**Task item:** Nothing but the lines from the one containing "From PC register" to the end of the material should be returned, each exactly as written.
☆ ☆ ☆ ☆
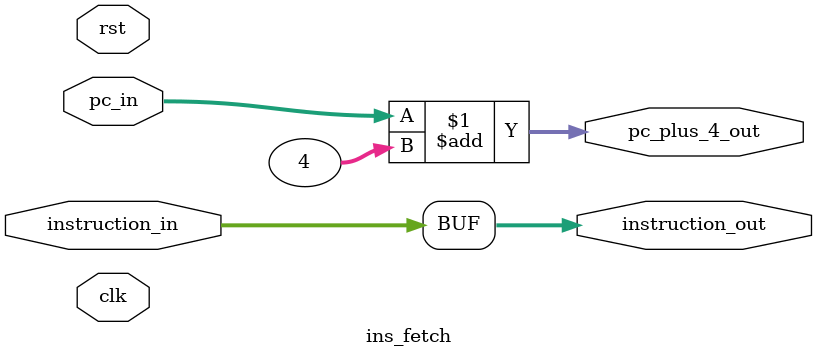
<source format=v>
`timescale 1ns / 1ps
module ins_fetch(
    input  wire        clk,
    input  wire        rst,
    
    // --- Inputs ---
    input  wire [31:0] pc_in,            // From PC register
    input  wire [31:0] instruction_in,   // From external IMEM
    
    // --- Outputs ---
    output wire [31:0] pc_plus_4_out,
    output wire [31:0] instruction_out
);
    
    // Calculate PC+4 for the next stage and for PC control
    assign pc_plus_4_out = pc_in + 32'd4;
    assign instruction_out=instruction_in;
endmodule
</source>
☆ ☆ ☆ ☆
**Answer below:**
    input  wire [31:0] pc_in,            // From PC register
    input  wire [31:0] instruction_in,   // From external IMEM
    
    // --- Outputs ---
    output wire [31:0] pc_plus_4_out,
    output wire [31:0] instruction_out
);
    
    // Calculate PC+4 for the next stage and for PC control
    assign pc_plus_4_out = pc_in + 32'd4;
    assign instruction_out=instruction_in;
endmodule
</source>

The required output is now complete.